**Selected extract**
# # # # #

If You're a Writer, You Need an Editor. Here's Why.

If You're a Writer, You Need an Editor. Here's Why.

If you’re self-publishing, you shouldn’t try to do all the heavy-lifting yourself. 

You’ve written a book or an ebook, and you’re happy with it. You’ve poured months or maybe years of time and energy into what you hope is a masterpiece.

You understand, moreover, that the publishing world’s undergone a seismic shift in the past few years.

No longer do writers seek out agents and hope to land a big deal with Simon & Schuster. Especially not if they’re in any kind of a hurry, which most of us are these days.

They go instead to one of any number of the self-publishing platforms out there: CreateSpace.com (owned by Amazon), Xlibris, iUniverse, others.

But there’s a price.  

You have to do a lot more heavy-lifting yourself. Pretty much all of it, in fact. That’s what we need to talk about.

Marketing’s an obvious one, but there’s a big hurdle to clear before you ever get to the stage of trying to market your masterpiece.

Let me talk just about editing.

Before I say more, go to your bookshelf, find something published long ago. A Stephen King novel, for example. Or maybe it’ll be Tom Clancy. Take it down, open it, start rereading.

One of the things you’ll not see is typos, grammar mistakes, and other distracting faux pas.

Back in the day, professional editors went over manuscripts and got rid of such things. The editors might have worked for big publishing houses like Simon & Schuster. Or maybe the author’s agent.

Those guys are still around, but they’re a thousand times harder to connect with.

There are, after all, more manuscripts flying around today than ever before!

There are probably more writers alive today than have ever been alive before!

# # # # #

**Listed records**
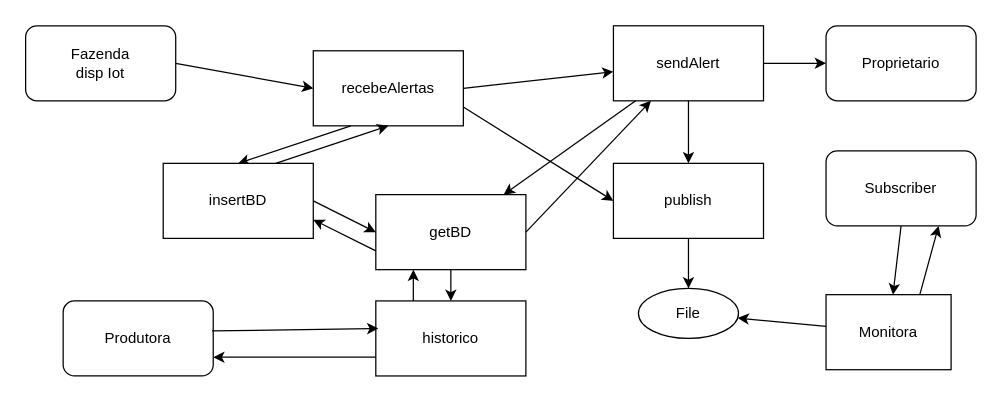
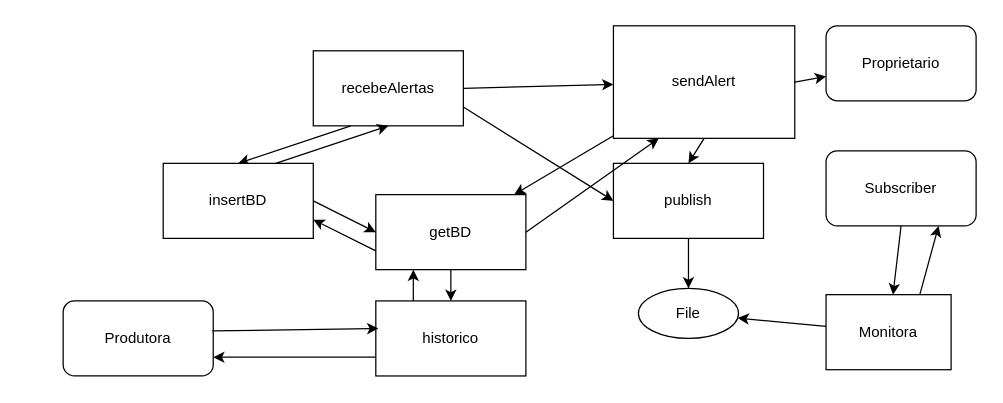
  <mxCell id="0" />
  <mxCell id="1" parent="0" />
  <mxCell id="2" value="recebeAlertas" style="rounded=0;whiteSpace=wrap;html=1;" vertex="1" parent="1"><mxGeometry x="250" y="40" width="120" height="60" as="geometry" /></mxCell>
- <mxCell id="3" value="" style="endArrow=classic;html=1;entryX=0;entryY=0.5;entryDx=0;entryDy=0;exitX=1;exitY=0.5;exitDx=0;exitDy=0;" edge="1" parent="1" source="16" target="2"><mxGeometry width="50" height="50" relative="1" as="geometry"><mxPoint x="180" y="50" as="sourcePoint" /><mxPoint x="240" y="50" as="targetPoint" /></mxGeometry></mxCell>
  <mxCell id="4" value="" style="endArrow=classic;html=1;exitX=0.25;exitY=1;exitDx=0;exitDy=0;entryX=0.5;entryY=0;entryDx=0;entryDy=0;" edge="1" parent="1" source="2" target="5"><mxGeometry width="50" height="50" relative="1" as="geometry"><mxPoint x="30" y="160" as="sourcePoint" /><mxPoint x="270" y="160" as="targetPoint" /></mxGeometry></mxCell>
  <mxCell id="5" value="insertBD" style="rounded=0;whiteSpace=wrap;html=1;" vertex="1" parent="1"><mxGeometry x="130" y="130" width="120" height="60" as="geometry" /></mxCell>
  <mxCell id="6" value="getBD" style="rounded=0;whiteSpace=wrap;html=1;" vertex="1" parent="1"><mxGeometry x="300" y="155" width="120" height="60" as="geometry" /></mxCell>
  <mxCell id="7" value="" style="endArrow=classic;html=1;exitX=1;exitY=0.5;exitDx=0;exitDy=0;entryX=0;entryY=0.5;entryDx=0;entryDy=0;" edge="1" parent="1" source="5" target="6"><mxGeometry width="50" height="50" relative="1" as="geometry"><mxPoint x="30" y="260" as="sourcePoint" /><mxPoint x="330" y="160" as="targetPoint" /></mxGeometry></mxCell>
  <mxCell id="8" value="" style="endArrow=classic;html=1;entryX=1;entryY=0.75;entryDx=0;entryDy=0;exitX=0;exitY=0.75;exitDx=0;exitDy=0;" edge="1" parent="1" source="6" target="5"><mxGeometry width="50" height="50" relative="1" as="geometry"><mxPoint x="340" y="175" as="sourcePoint" /><mxPoint x="340" y="175" as="targetPoint" /></mxGeometry></mxCell>
  <mxCell id="9" value="" style="endArrow=classic;html=1;exitX=0.75;exitY=0;exitDx=0;exitDy=0;entryX=0.5;entryY=1;entryDx=0;entryDy=0;" edge="1" parent="1" source="5" target="2"><mxGeometry width="50" height="50" relative="1" as="geometry"><mxPoint x="30" y="260" as="sourcePoint" /><mxPoint x="80" y="210" as="targetPoint" /></mxGeometry></mxCell>
- <mxCell id="10" value="sendAlert" style="rounded=0;whiteSpace=wrap;html=1;" vertex="1" parent="1"><mxGeometry x="490" y="20" width="120" height="60" as="geometry" /></mxCell>
+ <mxCell id="10" value="sendAlert" style="rounded=0;whiteSpace=wrap;html=1;" vertex="1" parent="1"><mxGeometry x="490" y="20" width="145" height="90" as="geometry" /></mxCell>
  <mxCell id="11" value="publish" style="rounded=0;whiteSpace=wrap;html=1;" vertex="1" parent="1"><mxGeometry x="490" y="130" width="120" height="60" as="geometry" /></mxCell>
  <mxCell id="12" value="" style="endArrow=classic;html=1;exitX=1;exitY=0.5;exitDx=0;exitDy=0;" edge="1" parent="1" source="2" target="10"><mxGeometry width="50" height="50" relative="1" as="geometry"><mxPoint x="30" y="260" as="sourcePoint" /><mxPoint x="80" y="210" as="targetPoint" /></mxGeometry></mxCell>
  <mxCell id="13" value="" style="endArrow=classic;html=1;exitX=1;exitY=0.75;exitDx=0;exitDy=0;entryX=0;entryY=0.5;entryDx=0;entryDy=0;" edge="1" parent="1" source="2" target="11"><mxGeometry width="50" height="50" relative="1" as="geometry"><mxPoint x="30" y="260" as="sourcePoint" /><mxPoint x="80" y="210" as="targetPoint" /></mxGeometry></mxCell>
  <mxCell id="14" value="" style="endArrow=classic;html=1;exitX=0.5;exitY=1;exitDx=0;exitDy=0;entryX=0.5;entryY=0;entryDx=0;entryDy=0;" edge="1" parent="1" source="10" target="11"><mxGeometry width="50" height="50" relative="1" as="geometry"><mxPoint x="30" y="260" as="sourcePoint" /><mxPoint x="80" y="210" as="targetPoint" /></mxGeometry></mxCell>
  <mxCell id="15" value="" style="endArrow=classic;html=1;exitX=1;exitY=0.5;exitDx=0;exitDy=0;" edge="1" parent="1" source="10" target="17"><mxGeometry width="50" height="50" relative="1" as="geometry"><mxPoint x="30" y="530" as="sourcePoint" /><mxPoint x="80" y="480" as="targetPoint" /></mxGeometry></mxCell>
- <mxCell id="16" value="Fazenda&lt;br&gt;disp Iot" style="rounded=1;whiteSpace=wrap;html=1;" vertex="1" parent="1"><mxGeometry x="20" y="20" width="120" height="60" as="geometry" /></mxCell>
  <mxCell id="17" value="Proprietario" style="rounded=1;whiteSpace=wrap;html=1;" vertex="1" parent="1"><mxGeometry x="660" y="20" width="120" height="60" as="geometry" /></mxCell>
  <mxCell id="18" value="Subscriber" style="rounded=1;whiteSpace=wrap;html=1;" vertex="1" parent="1"><mxGeometry x="660" y="120" width="120" height="60" as="geometry" /></mxCell>
  <mxCell id="19" value="File" style="ellipse;whiteSpace=wrap;html=1;" vertex="1" parent="1"><mxGeometry x="510" y="230" width="80" height="40" as="geometry" /></mxCell>
  <mxCell id="20" value="" style="endArrow=classic;html=1;exitX=0.5;exitY=1;exitDx=0;exitDy=0;" edge="1" parent="1" source="11" target="19"><mxGeometry width="50" height="50" relative="1" as="geometry"><mxPoint x="20" y="420" as="sourcePoint" /><mxPoint x="70" y="370" as="targetPoint" /></mxGeometry></mxCell>
  <mxCell id="21" value="Monitora" style="rounded=0;whiteSpace=wrap;html=1;" vertex="1" parent="1"><mxGeometry x="660" y="235" width="100" height="60" as="geometry" /></mxCell>
  <mxCell id="22" value="" style="endArrow=classic;html=1;" edge="1" parent="1" source="21" target="19"><mxGeometry width="50" height="50" relative="1" as="geometry"><mxPoint x="20" y="350" as="sourcePoint" /><mxPoint x="70" y="300" as="targetPoint" /></mxGeometry></mxCell>
  <mxCell id="23" value="" style="endArrow=classic;html=1;exitX=0.5;exitY=1;exitDx=0;exitDy=0;" edge="1" parent="1" source="18" target="21"><mxGeometry width="50" height="50" relative="1" as="geometry"><mxPoint x="20" y="350" as="sourcePoint" /><mxPoint x="70" y="300" as="targetPoint" /></mxGeometry></mxCell>
  <mxCell id="24" value="" style="endArrow=classic;html=1;exitX=0.75;exitY=0;exitDx=0;exitDy=0;entryX=0.75;entryY=1;entryDx=0;entryDy=0;" edge="1" parent="1" source="21" target="18"><mxGeometry width="50" height="50" relative="1" as="geometry"><mxPoint x="20" y="350" as="sourcePoint" /><mxPoint x="745" y="200" as="targetPoint" /></mxGeometry></mxCell>
  <mxCell id="25" value="" style="endArrow=classic;html=1;" edge="1" parent="1" source="10" target="6"><mxGeometry width="50" height="50" relative="1" as="geometry"><mxPoint x="20" y="350" as="sourcePoint" /><mxPoint x="450" y="120" as="targetPoint" /></mxGeometry></mxCell>
  <mxCell id="26" value="" style="endArrow=classic;html=1;exitX=1;exitY=0.5;exitDx=0;exitDy=0;entryX=0.25;entryY=1;entryDx=0;entryDy=0;" edge="1" parent="1" source="6" target="10"><mxGeometry width="50" height="50" relative="1" as="geometry"><mxPoint x="20" y="350" as="sourcePoint" /><mxPoint x="70" y="300" as="targetPoint" /></mxGeometry></mxCell>
  <mxCell id="27" value="historico" style="rounded=0;whiteSpace=wrap;html=1;" vertex="1" parent="1"><mxGeometry x="300" y="240" width="120" height="60" as="geometry" /></mxCell>
  <mxCell id="28" value="Produtora" style="rounded=1;whiteSpace=wrap;html=1;" vertex="1" parent="1"><mxGeometry x="50" y="240" width="120" height="60" as="geometry" /></mxCell>
  <mxCell id="29" value="" style="endArrow=classic;html=1;exitX=0.992;exitY=0.4;exitDx=0;exitDy=0;exitPerimeter=0;entryX=0.017;entryY=0.367;entryDx=0;entryDy=0;entryPerimeter=0;" edge="1" parent="1" source="28" target="27"><mxGeometry width="50" height="50" relative="1" as="geometry"><mxPoint x="20" y="370" as="sourcePoint" /><mxPoint x="70" y="320" as="targetPoint" /></mxGeometry></mxCell>
  <mxCell id="30" value="" style="endArrow=classic;html=1;exitX=0;exitY=0.75;exitDx=0;exitDy=0;entryX=1;entryY=0.75;entryDx=0;entryDy=0;" edge="1" parent="1" source="27" target="28"><mxGeometry width="50" height="50" relative="1" as="geometry"><mxPoint x="20" y="370" as="sourcePoint" /><mxPoint x="230" y="320" as="targetPoint" /></mxGeometry></mxCell>
  <mxCell id="31" value="" style="endArrow=classic;html=1;exitX=0.25;exitY=0;exitDx=0;exitDy=0;entryX=0.25;entryY=1;entryDx=0;entryDy=0;" edge="1" parent="1" source="27" target="6"><mxGeometry width="50" height="50" relative="1" as="geometry"><mxPoint x="20" y="370" as="sourcePoint" /><mxPoint x="70" y="320" as="targetPoint" /></mxGeometry></mxCell>
  <mxCell id="32" value="" style="endArrow=classic;html=1;entryX=0.5;entryY=0;entryDx=0;entryDy=0;exitX=0.5;exitY=1;exitDx=0;exitDy=0;" edge="1" parent="1" source="6" target="27"><mxGeometry width="50" height="50" relative="1" as="geometry"><mxPoint x="380" y="380" as="sourcePoint" /><mxPoint x="380" y="450" as="targetPoint" /></mxGeometry></mxCell>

# # # # #

**Given request**
Write out the article on editors word for word, everything from "Let me talk" down to "been alive before!". None of the rows have any connection to the article on editors.

**Problem solution**
Let me talk just about editing.

Before I say more, go to your bookshelf, find something published long ago. A Stephen King novel, for example. Or maybe it’ll be Tom Clancy. Take it down, open it, start rereading.

One of the things you’ll not see is typos, grammar mistakes, and other distracting faux pas.

Back in the day, professional editors went over manuscripts and got rid of such things. The editors might have worked for big publishing houses like Simon & Schuster. Or maybe the author’s agent.

Those guys are still around, but they’re a thousand times harder to connect with.

There are, after all, more manuscripts flying around today than ever before!

There are probably more writers alive today than have ever been alive before!